Basic Regio Esercito Uniforms
The WWII service uniform for soldiers was introduced in 1933 as part of the reforms of General Baistrocchi. The uniform was progressive in many areas but still retained some features from the 1909 uniform. The uniform was made in wool in the Italian grigio-verde (g-v) color (bluish green-grey). The initially painted wood buttons were replaced by g-v Bakelite in the later years. Like most nations, Italy simplified the design of Regio Esercito uniforms during the war to ease production time and costs.
Two main versions of the basic uniform existed: continental/metropolitan (worn in Europe), and overseas (mainly worn in the Italian colonies and other hot climates). Versions of the uniform are the M33, M37, and M40. These only vary in small details. The M40 version was the most common, so it is the one described here.

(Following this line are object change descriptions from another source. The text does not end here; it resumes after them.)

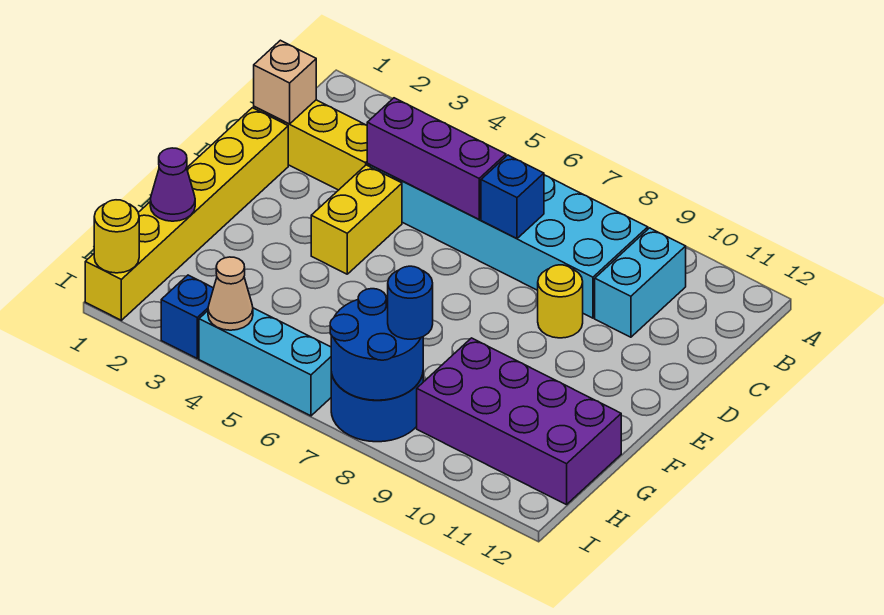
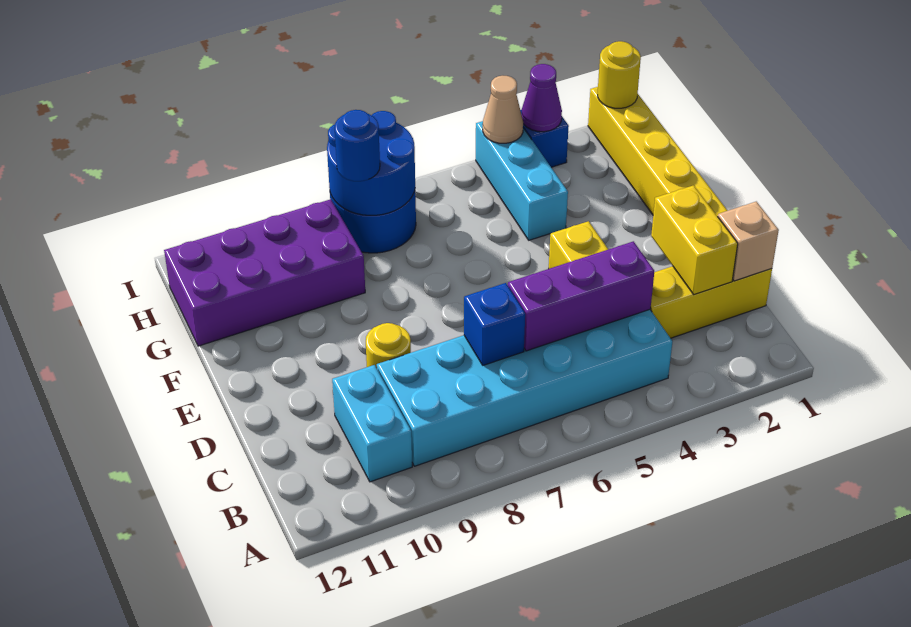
none -> yellow brick C2:D2 level 2
purple cone G1 level 2 -> purple cone I3 level 2
cyan brick I4:I6 level 1 -> cyan brick G4:I4 level 1

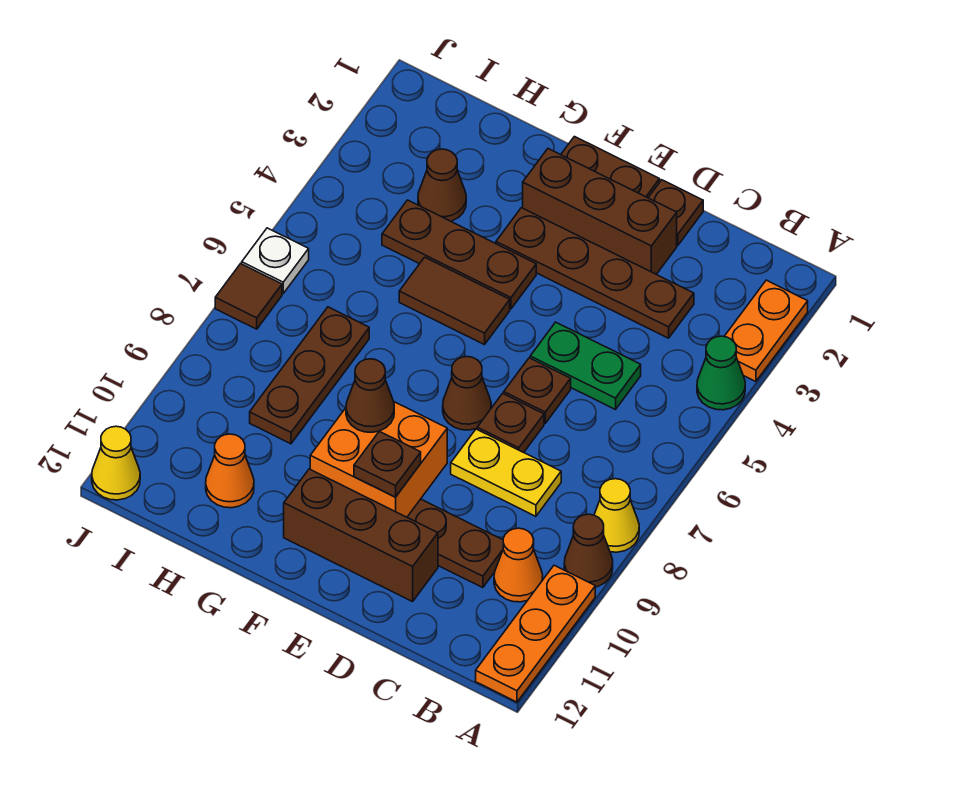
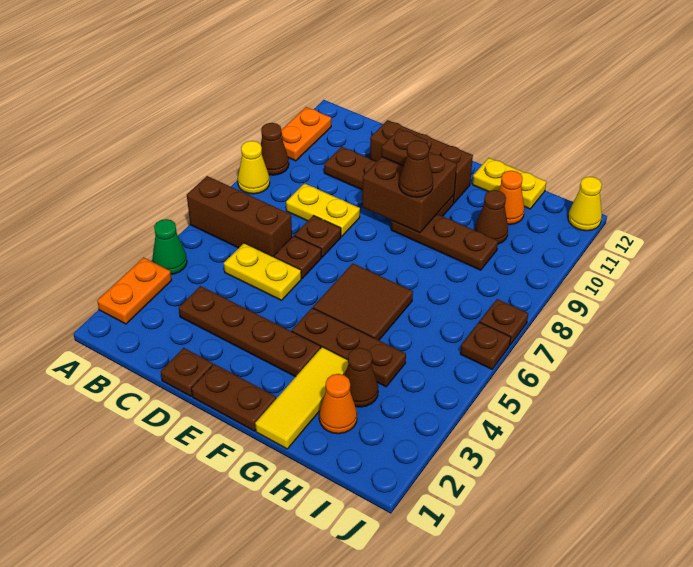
orange plate A10:A12 level 1 -> orange plate A10:A11 level 1
orange cone B10 level 1 -> orange cone H2 level 1
green plate C5:D5 level 1 -> yellow plate C5:D5 level 1
brown brick D2:F2 level 1 -> brown brick A6:C6 level 1
brown cone E7 level 1 -> brown cone H10 level 1
orange brick E9:F10 level 2 -> brown brick E9:F10 level 2
brown tile F5:G5 level 1 -> brown tile F5:G6 level 1
none -> yellow tile G1:G3 level 1
none -> yellow plate G12:H12 level 1
brown plate H7:H9 level 1 -> brown plate F9:H9 level 1
white plate J6 level 1 -> brown plate J6 level 1
brown tile J7 level 1 -> brown plate J7 level 1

The M40 Service (Field) Uniform
The tunic (giubba) was an open, lay down collar with front lapels. The tunic was closed by three large buttons evenly spaced. The front had two smallish breast pleated patch pockets with scalloped flaps, and two larger waist pleated pockets with scalloped flaps, all closed by a single small button. The shoulder straps are attached to the tunic and of the same material as the tunic. Two hunter pockets were placed in the back, closed by a small button without a flap. The tunic was finished with a cloth waist belt of the same material, closed with two small buttons. Two inside pockets on the left side were design to carry the soldier’s personal service book (libretto personnale) and a first aid bandage.
The tunic collar between 1933 and 1937 was in the branch color (black, red, blue, etc.). After 1937, the collar was in the same g-v material as the tunic. Branch/specialty insignia, called mostrine, was worn on the collar. The mostrini identified unit of assignment and specialty (infantry, armor, technical, etc.) in a complex system of shapes and colors. An aluminum star for the House of Savoia was worn on the lower part of the mostrine. Rank was worn on the center of the sleeves between the top of the shoulder and the elbow. In 1940, smaller rank insignia was adopted, worn in the same manner.
Specialty insignia (machine gunner, skier, driver, etc.) was worn on the left sleeve immediately below the rank. Awards and service ribbons were worn above the left breast pocket, normally sewn onto the tunic. Specialty badges and other pin-on medal insignia were worn on either breast pocket according to the award.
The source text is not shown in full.